ひょっとすると先ほどは戦闘に巻き込まれぬように気絶した振りをして、こっそりと様子をうかがっていただけなのかもしれない。
「考えてみれば、すでにアヴェルレスとベアマークはゲートでつながってしまっているんだからね。現時点ではユーゲニアの出来事なんて対岸の火事に過ぎないけれど、悪い人間の野心はとどまることを知らないんだ。いずれ僕らも異次元世界の抗争に巻き込まれるに違いないよ。……ほら、敵は熱いうちに討てって言うでしょ?」
「それは鉄ね」
とイリシアが釘を刺せば、
「でも言わんとすることは伝わってきたよ」
とアレスタがフォローする。
「そうそう、つまりやれるときにやるべきことはやっておけってこと」
きざったらしく髪をかきあげたニックだが、当然のように決まっていない。
くしゃみをして顔をしかめた。土ぼこりのせいだろう。
「そういえば、アタシらが使っていたアジトはまだ残っているはずだぜ。とりあえずみんなで移動してから今後のことは考えることにしようじゃないか、兄貴」
「うーん、そうだね。ここにこのまま突っ立っているよりは、ずっとましだろうしね……」
「そして考えるんだ。打倒オドレイヤのための作戦を、ね!」
元気いっぱいな声でそう言って、カズハはいつものようにアレスタの背に飛び乗った。がっちりしがみついてしまったので、こうなるとアレスタはもう彼女の言いなりになるしかない。
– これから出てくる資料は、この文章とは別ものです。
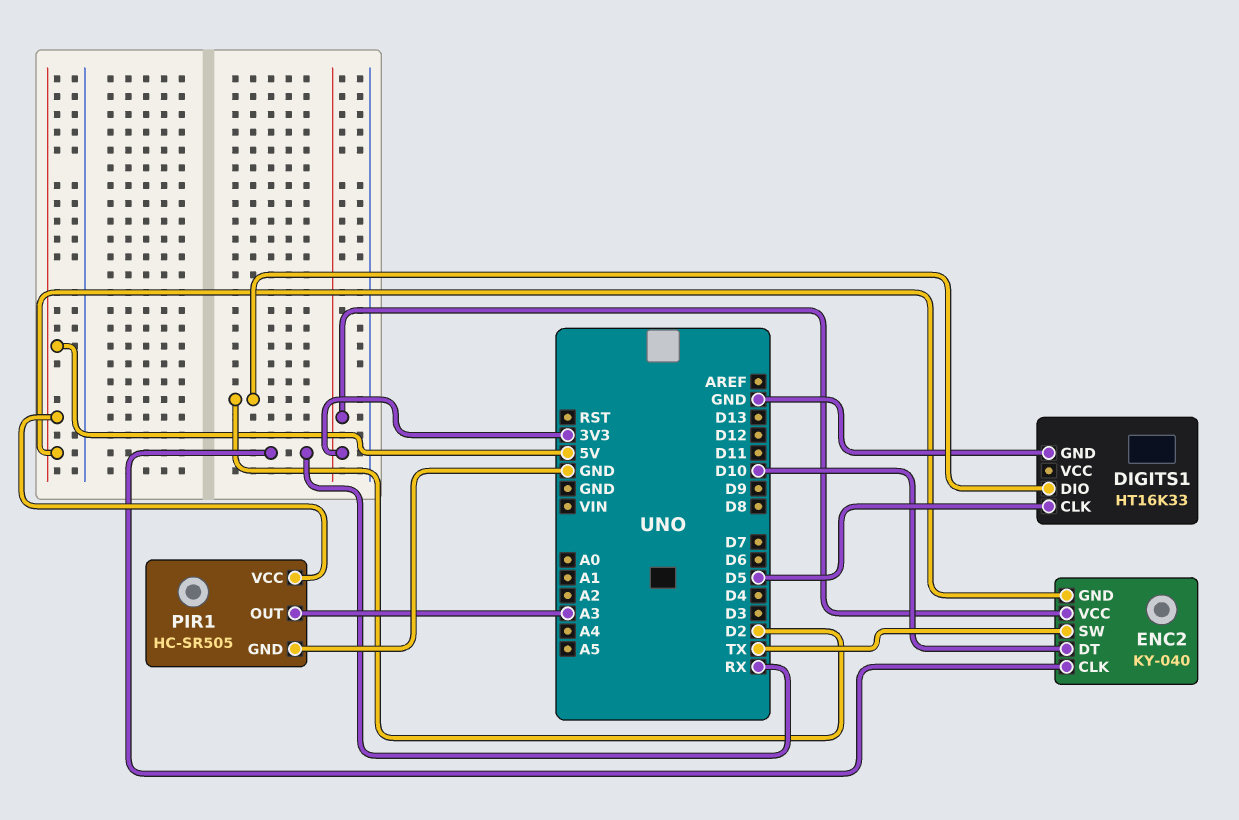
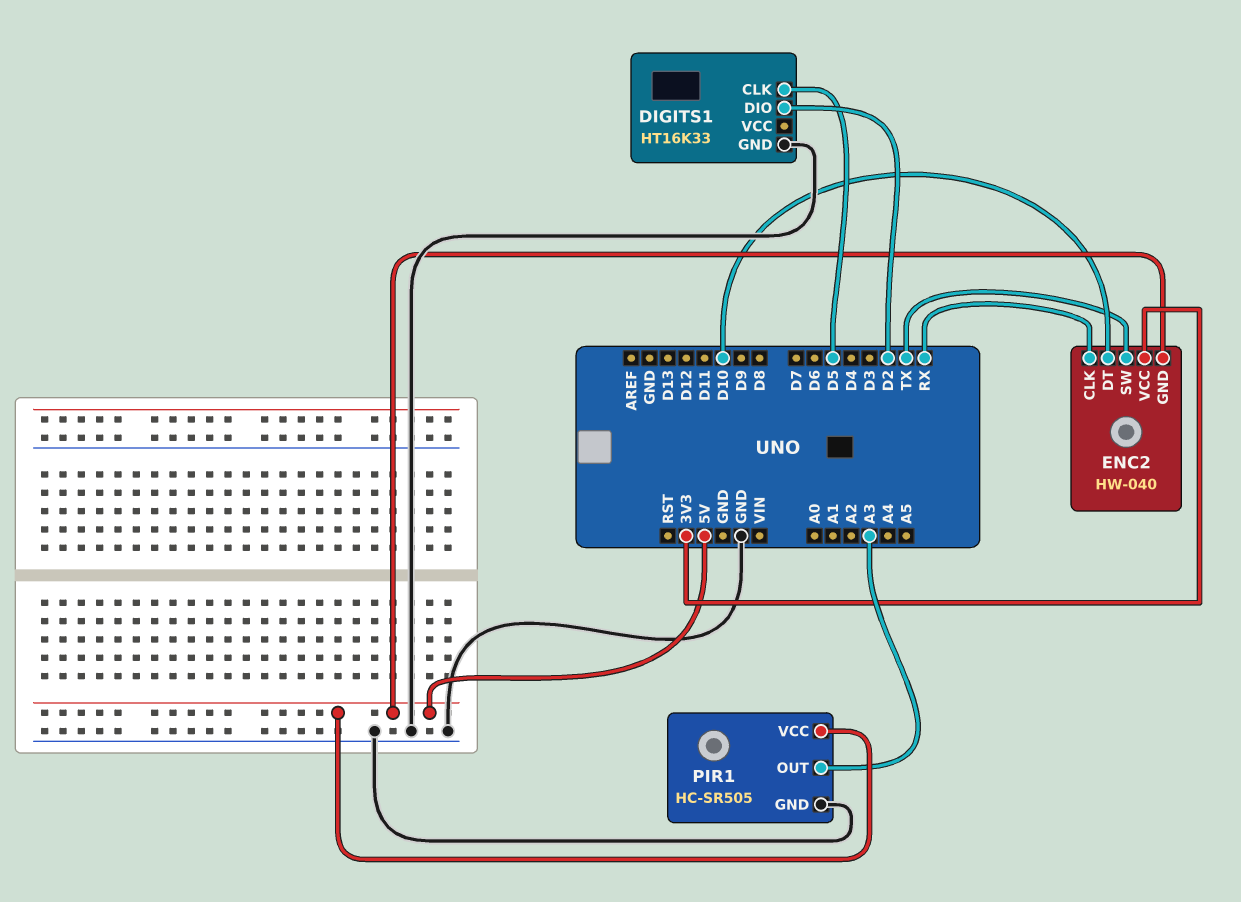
ENC2: KY-040 -> HW-040

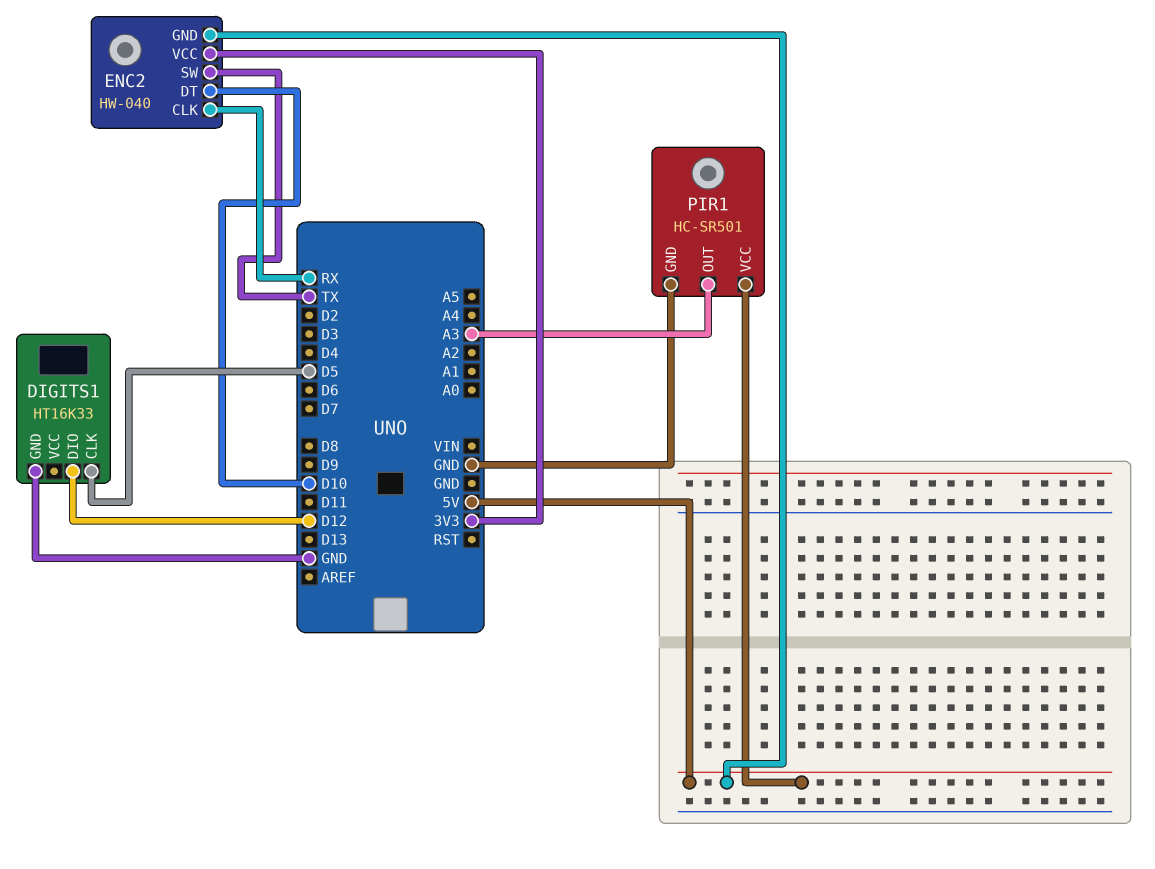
DIGITS1 pin DIO: D2 -> D12
PIR1: HC-SR505 -> HC-SR501

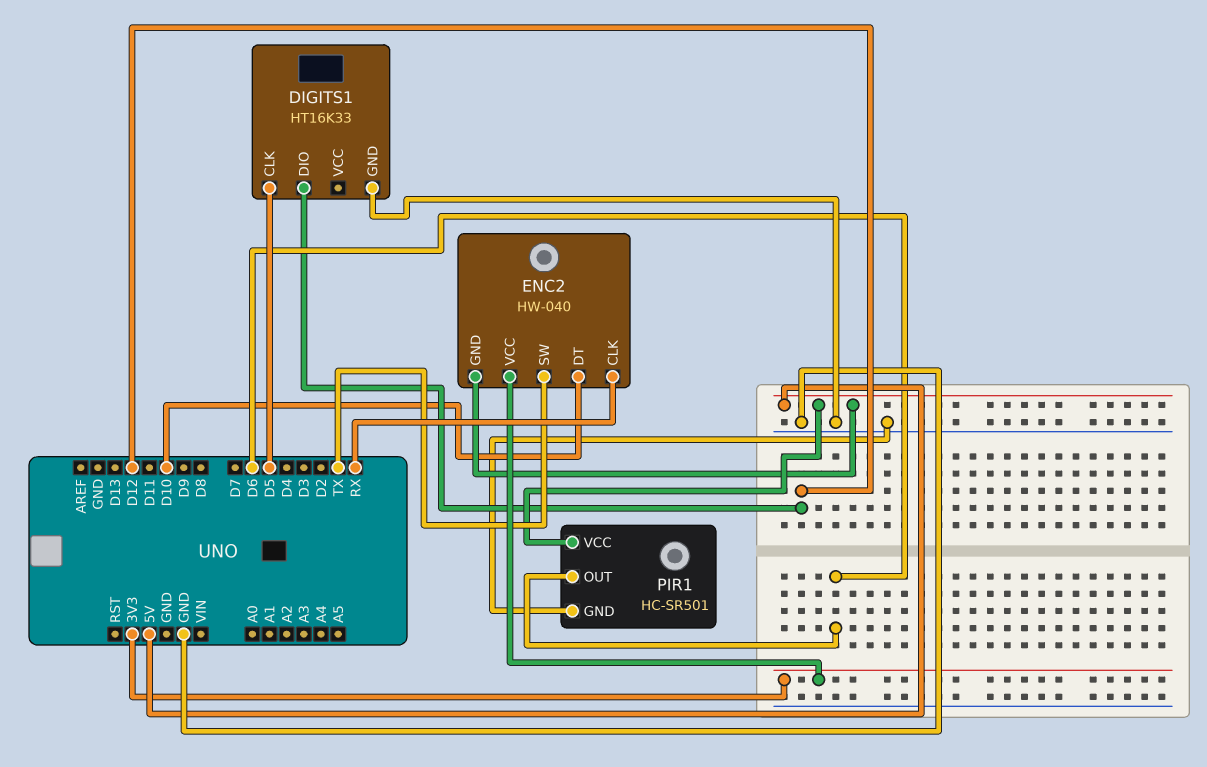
PIR1 pin OUT: A3 -> D6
手綱を握られた馬のようである。
イリシアにしろニックにしろ、もともと騎士であるからか、理不尽に民衆を苦しめるマフィアが敵となれば、正々堂々と真正面から戦おうとする勇敢な気概に満ち溢れていた。
よそ者だからといって、無視を決め込むつもりなど微塵もないようだ。
実を言えば慎重派でマフィアと戦うことに消極的だったアレスタは内心、これは結果次第によっては評価が分かれる決断になりかねないだろうな――と不安半分に思った。
いくら依頼を解決するのが仕事のギルドとはいえ、たかが四人で相手にするには敵があまりにも巨大すぎやしないか。
少なくとも、このままカズハを危険なアヴェルレスの抗争に関わらせ続けてしまうのは、保護責任者としては浅はかな考えにも思えた。
それと同じくらい「オドレイヤをやっつけたい」という彼女の願いを聞き届けてあげたい気持ちもあったので、結局こうしてアヴェルレスの抗争に身を置くことにしたのではあるが……。
もちろん、これからのアレスタたちの活躍によってアヴェルレスに平和がもたらされるのなら、代償として多少の危険くらいは覚悟のものだ。
それこそ、自分の治癒魔法が打倒マフィアのために役立つことを期待せずにはいられなかったのである。